_Stored data_.

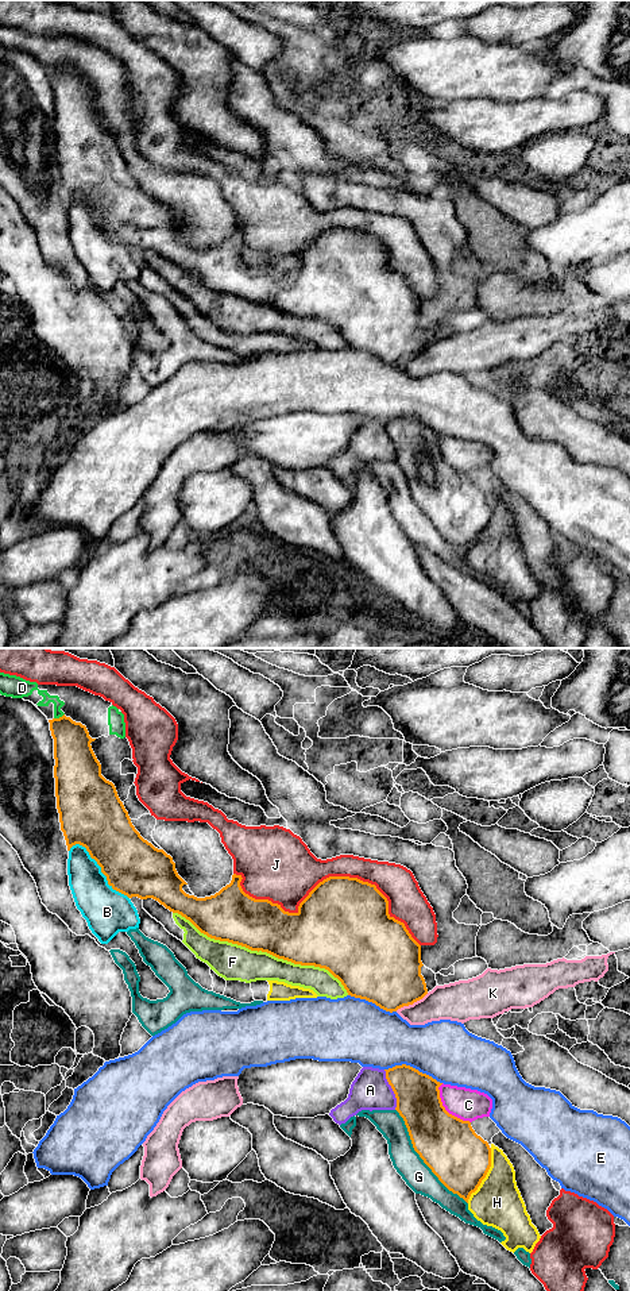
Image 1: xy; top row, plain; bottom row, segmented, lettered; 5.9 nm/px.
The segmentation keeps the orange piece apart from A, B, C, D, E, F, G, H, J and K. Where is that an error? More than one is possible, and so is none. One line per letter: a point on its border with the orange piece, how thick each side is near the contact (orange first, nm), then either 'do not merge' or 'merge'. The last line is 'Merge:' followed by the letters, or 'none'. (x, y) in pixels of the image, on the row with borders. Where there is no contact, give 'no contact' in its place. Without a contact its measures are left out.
A: xy (393, 1090) | 260/240 nm | do not merge
B: xy (101, 868) | 340/260 nm | do not merge
C: xy (444, 1109) | 360/190 nm | do not merge
D: xy (60, 717) | 240/70 nm | do not merge
E: xy (412, 1067) | 260/360 nm | do not merge
F: xy (263, 951) | 320/220 nm | do not merge
G: xy (421, 1157) | 360/170 nm | do not merge
H: xy (486, 1174) | 360/280 nm | do not merge
J: xy (328, 878) | 480/360 nm | do not merge
K: xy (412, 1004) | 400/220 nm | do not merge
Merge: none

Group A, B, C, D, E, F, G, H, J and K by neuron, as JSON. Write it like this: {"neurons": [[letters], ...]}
{"neurons": [["A"], ["B"], ["C"], ["D"], ["E", "K"], ["F"], ["G"], ["H"], ["J"]]}

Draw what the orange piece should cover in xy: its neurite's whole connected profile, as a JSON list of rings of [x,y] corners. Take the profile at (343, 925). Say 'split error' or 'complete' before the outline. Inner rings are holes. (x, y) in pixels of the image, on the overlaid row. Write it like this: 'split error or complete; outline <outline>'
complete; outline [[[65,714],[49,722],[54,739],[57,809],[67,851],[76,844],[85,847],[113,890],[128,898],[152,898],[210,939],[267,952],[294,964],[325,968],[341,982],[348,995],[390,1013],[428,994],[421,975],[421,945],[403,922],[389,914],[389,901],[375,885],[357,878],[329,876],[309,893],[297,913],[285,912],[268,899],[250,897],[240,886],[241,875],[236,874],[214,895],[197,898],[186,894],[182,886],[188,883],[178,875],[173,858],[140,836],[115,785],[101,775],[101,764],[90,745],[96,739],[89,736],[86,727]]]

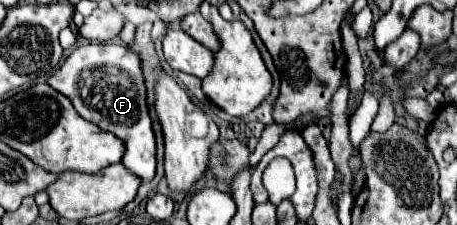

_WORK TO COMPLETE_. Every record must be returned exactly. Leave its pictures out.

_ANSWER FOR THE TASK_.
Image 1: xy; top row, plain; bottom row, segmented, lettered; 5.9 nm/px.
The segmentation keeps the orange piece apart from A, B, C, D, E, F, G, H, J and K. Where is that an error? More than one is possible, and so is none. One line per letter: a point on its border with the orange piece, how thick each side is near the contact (orange first, nm), then either 'do not merge' or 'merge'. The last line is 'Merge:' followed by the letters, or 'none'. (x, y) in pixels of the image, on the row with borders. Where there is no contact, give 'no contact' in its place. Without a contact its measures are left out.
A: xy (393, 1090) | 260/240 nm | do not merge
B: xy (101, 868) | 340/260 nm | do not merge
C: xy (444, 1109) | 360/190 nm | do not merge
D: xy (60, 717) | 240/70 nm | do not merge
E: xy (412, 1067) | 260/360 nm | do not merge
F: xy (263, 951) | 320/220 nm | do not merge
G: xy (421, 1157) | 360/170 nm | do not merge
H: xy (486, 1174) | 360/280 nm | do not merge
J: xy (328, 878) | 480/360 nm | do not merge
K: xy (412, 1004) | 400/220 nm | do not merge
Merge: none

Group A, B, C, D, E, F, G, H, J and K by neuron, as JSON. Write it like this: {"neurons": [[letters], ...]}
{"neurons": [["A"], ["B"], ["C"], ["D"], ["E", "K"], ["F"], ["G"], ["H"], ["J"]]}

Draw what the orange piece should cover in xy: its neurite's whole connected profile, as a JSON list of rings of [x,y] corners. Take the profile at (343, 925). Say 'split error' or 'complete' before the outline. Inner rings are holes. (x, y) in pixels of the image, on the overlaid row. Write it like this: 'split error or complete; outline <outline>'
complete; outline [[[65,714],[49,722],[54,739],[57,809],[67,851],[76,844],[85,847],[113,890],[128,898],[152,898],[210,939],[267,952],[294,964],[325,968],[341,982],[348,995],[390,1013],[428,994],[421,975],[421,945],[403,922],[389,914],[389,901],[375,885],[357,878],[329,876],[309,893],[297,913],[285,912],[268,899],[250,897],[240,886],[241,875],[236,874],[214,895],[197,898],[186,894],[182,886],[188,883],[178,875],[173,858],[140,836],[115,785],[101,775],[101,764],[90,745],[96,739],[89,736],[86,727]]]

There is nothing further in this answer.